◆ ABOUT THIS EXERCISE
Read the listing below and copy out each line where the word "lines" occurs.

DATA LISTING Start Marker

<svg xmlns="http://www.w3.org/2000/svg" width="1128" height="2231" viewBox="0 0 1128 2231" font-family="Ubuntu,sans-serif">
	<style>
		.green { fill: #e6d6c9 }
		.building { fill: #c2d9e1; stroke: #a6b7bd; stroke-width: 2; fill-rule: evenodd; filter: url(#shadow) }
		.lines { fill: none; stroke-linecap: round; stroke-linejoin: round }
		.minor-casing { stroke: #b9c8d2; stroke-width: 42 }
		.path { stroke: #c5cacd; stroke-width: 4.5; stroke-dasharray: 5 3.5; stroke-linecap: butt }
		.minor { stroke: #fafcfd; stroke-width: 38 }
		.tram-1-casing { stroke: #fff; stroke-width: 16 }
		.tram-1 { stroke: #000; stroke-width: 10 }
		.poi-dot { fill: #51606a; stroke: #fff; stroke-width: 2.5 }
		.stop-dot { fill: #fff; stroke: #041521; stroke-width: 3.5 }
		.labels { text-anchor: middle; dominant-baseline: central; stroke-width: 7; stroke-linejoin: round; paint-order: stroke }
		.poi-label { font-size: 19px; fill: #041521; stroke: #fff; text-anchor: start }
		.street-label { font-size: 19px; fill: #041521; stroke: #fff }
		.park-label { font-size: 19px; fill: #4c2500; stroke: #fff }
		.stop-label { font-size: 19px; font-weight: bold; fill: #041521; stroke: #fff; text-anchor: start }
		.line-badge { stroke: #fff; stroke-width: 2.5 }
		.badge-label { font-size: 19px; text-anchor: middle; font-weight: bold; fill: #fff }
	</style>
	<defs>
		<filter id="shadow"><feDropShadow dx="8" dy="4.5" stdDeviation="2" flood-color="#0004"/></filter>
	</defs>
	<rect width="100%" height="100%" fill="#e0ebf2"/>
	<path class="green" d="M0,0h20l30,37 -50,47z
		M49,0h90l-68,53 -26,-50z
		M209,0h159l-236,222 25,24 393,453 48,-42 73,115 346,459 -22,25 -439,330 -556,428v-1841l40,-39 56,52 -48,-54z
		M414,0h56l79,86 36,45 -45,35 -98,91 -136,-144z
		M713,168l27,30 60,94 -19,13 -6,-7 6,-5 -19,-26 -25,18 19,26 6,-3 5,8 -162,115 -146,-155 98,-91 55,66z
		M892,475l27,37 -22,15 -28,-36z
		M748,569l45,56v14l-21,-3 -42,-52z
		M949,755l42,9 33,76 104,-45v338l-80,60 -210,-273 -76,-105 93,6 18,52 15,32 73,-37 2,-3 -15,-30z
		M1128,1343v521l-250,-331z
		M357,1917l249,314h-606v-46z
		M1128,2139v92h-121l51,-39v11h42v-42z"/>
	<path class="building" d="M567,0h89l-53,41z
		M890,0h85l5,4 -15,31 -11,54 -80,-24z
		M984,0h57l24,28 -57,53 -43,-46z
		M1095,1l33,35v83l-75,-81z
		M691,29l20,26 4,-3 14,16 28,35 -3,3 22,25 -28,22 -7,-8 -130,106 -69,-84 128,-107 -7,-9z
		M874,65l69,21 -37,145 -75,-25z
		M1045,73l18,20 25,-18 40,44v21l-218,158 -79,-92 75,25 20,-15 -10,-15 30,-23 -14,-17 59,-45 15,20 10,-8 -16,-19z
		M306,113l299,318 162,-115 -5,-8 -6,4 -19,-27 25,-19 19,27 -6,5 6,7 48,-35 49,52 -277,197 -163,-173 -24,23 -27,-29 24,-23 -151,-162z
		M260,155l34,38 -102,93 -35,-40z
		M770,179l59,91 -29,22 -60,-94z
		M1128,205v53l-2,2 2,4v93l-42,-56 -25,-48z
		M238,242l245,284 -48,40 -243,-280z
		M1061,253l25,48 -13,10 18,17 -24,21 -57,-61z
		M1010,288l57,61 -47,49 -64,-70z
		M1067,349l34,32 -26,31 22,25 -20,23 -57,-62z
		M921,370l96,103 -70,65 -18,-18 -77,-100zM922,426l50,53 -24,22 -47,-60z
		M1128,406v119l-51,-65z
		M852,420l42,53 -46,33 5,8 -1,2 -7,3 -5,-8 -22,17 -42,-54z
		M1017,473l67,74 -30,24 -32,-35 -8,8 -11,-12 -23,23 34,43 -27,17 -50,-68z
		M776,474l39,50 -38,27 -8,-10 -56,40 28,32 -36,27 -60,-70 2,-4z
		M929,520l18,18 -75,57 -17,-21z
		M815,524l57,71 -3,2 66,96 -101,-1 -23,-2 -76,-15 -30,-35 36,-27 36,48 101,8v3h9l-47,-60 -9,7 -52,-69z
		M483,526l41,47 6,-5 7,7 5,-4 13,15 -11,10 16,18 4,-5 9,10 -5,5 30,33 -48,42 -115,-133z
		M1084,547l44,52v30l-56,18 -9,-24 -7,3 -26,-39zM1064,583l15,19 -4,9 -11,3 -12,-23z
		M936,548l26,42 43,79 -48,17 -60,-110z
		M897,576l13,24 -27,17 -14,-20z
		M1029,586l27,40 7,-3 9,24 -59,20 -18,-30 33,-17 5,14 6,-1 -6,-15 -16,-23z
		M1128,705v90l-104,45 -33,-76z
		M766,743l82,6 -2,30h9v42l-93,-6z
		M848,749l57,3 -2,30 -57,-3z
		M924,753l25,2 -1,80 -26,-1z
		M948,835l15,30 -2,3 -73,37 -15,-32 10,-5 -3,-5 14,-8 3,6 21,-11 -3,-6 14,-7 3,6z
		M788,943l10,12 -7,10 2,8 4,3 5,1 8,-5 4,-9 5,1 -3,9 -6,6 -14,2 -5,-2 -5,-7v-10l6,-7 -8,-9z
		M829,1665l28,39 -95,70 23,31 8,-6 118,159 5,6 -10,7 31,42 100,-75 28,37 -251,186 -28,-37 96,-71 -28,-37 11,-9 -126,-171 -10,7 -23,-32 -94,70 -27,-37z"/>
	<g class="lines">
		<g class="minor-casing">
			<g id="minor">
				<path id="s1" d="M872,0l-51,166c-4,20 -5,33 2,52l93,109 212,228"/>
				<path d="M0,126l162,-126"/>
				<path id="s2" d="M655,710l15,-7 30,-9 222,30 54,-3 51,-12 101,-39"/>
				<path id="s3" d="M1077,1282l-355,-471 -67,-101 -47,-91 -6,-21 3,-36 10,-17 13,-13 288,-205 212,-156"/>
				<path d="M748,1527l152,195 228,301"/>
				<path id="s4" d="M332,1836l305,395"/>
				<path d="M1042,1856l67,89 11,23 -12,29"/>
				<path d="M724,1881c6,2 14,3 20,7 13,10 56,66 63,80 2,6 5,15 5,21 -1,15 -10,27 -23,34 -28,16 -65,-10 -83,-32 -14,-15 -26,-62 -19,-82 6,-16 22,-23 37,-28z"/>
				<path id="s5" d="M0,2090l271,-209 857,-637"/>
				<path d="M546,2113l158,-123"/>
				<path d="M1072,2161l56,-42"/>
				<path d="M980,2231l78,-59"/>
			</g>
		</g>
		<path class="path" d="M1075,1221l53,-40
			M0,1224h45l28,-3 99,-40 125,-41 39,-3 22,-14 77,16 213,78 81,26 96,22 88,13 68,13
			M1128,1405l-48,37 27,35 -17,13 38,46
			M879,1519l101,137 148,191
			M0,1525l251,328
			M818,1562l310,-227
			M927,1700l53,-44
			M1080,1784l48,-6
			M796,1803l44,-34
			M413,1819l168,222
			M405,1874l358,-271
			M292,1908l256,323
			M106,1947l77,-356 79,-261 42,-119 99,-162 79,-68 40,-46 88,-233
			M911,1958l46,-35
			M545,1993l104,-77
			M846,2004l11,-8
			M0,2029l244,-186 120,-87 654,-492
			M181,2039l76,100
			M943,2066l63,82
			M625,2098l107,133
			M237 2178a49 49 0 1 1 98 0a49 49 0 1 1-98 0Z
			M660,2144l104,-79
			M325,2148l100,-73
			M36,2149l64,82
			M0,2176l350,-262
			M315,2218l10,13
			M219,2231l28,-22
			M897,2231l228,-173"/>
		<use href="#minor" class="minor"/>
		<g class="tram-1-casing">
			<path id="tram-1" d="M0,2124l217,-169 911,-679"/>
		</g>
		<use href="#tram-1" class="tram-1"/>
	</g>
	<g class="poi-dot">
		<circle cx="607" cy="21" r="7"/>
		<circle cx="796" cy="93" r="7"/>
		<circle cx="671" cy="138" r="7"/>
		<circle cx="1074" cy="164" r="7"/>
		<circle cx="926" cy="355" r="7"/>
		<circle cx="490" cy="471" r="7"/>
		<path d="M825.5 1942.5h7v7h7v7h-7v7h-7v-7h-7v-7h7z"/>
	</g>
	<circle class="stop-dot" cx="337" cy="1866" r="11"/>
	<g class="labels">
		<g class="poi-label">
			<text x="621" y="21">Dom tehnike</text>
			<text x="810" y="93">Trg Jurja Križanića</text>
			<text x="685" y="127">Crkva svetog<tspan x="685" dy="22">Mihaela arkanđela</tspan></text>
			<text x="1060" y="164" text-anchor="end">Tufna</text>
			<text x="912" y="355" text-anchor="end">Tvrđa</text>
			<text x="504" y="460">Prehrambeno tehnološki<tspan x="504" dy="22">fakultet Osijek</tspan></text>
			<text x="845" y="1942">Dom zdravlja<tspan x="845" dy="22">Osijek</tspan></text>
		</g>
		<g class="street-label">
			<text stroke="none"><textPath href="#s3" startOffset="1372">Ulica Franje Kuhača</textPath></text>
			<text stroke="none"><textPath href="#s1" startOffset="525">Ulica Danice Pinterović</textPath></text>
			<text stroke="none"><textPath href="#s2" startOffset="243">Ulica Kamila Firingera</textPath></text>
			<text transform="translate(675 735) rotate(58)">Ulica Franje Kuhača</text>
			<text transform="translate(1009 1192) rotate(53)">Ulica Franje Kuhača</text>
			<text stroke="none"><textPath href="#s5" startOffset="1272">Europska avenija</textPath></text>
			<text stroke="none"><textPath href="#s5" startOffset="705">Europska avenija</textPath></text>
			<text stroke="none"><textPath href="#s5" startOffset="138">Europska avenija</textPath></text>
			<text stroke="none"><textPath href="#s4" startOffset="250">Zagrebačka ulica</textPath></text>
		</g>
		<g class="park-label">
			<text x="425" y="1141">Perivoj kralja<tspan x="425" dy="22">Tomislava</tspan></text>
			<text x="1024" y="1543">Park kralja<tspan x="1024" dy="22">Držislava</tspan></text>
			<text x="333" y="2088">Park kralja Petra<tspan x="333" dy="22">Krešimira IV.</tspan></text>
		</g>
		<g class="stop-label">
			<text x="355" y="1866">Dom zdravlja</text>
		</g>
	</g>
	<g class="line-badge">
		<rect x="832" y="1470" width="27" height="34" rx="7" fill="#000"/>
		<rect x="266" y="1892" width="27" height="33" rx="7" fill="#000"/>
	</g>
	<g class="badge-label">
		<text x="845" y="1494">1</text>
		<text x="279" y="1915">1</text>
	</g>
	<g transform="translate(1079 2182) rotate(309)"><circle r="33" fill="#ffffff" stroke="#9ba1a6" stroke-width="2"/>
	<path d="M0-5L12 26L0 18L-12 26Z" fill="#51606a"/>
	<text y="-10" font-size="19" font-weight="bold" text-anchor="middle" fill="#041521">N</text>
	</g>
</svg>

DATA LISTING End Marker

◆ YOUR RESPONSE
		.lines { fill: none; stroke-linecap: round; stroke-linejoin: round }
	<g class="lines">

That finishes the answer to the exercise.